### Work instructions
Please go through the listing below and count the lines where the string "الأمريكية" appears. Answer with the number only.

_ _ _ _

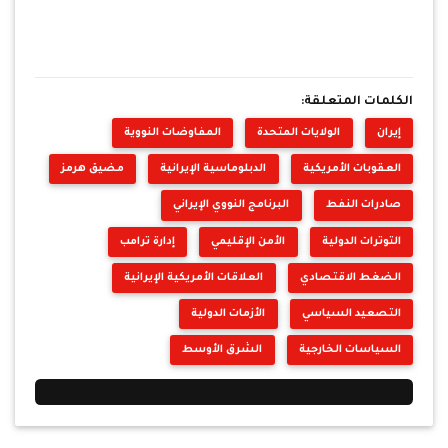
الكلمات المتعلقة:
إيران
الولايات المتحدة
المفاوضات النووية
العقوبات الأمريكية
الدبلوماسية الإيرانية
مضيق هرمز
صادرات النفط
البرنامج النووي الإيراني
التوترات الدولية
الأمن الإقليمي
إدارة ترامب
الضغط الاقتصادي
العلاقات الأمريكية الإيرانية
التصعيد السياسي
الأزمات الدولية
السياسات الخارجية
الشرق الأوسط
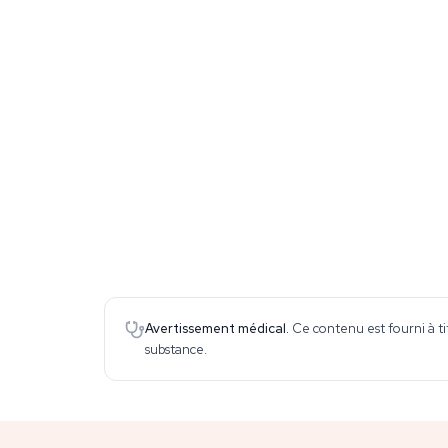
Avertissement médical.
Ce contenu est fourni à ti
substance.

_ _ _ _

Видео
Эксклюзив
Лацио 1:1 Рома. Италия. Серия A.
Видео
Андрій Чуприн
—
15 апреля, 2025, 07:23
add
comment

_ _ _ _

### Problem solution
2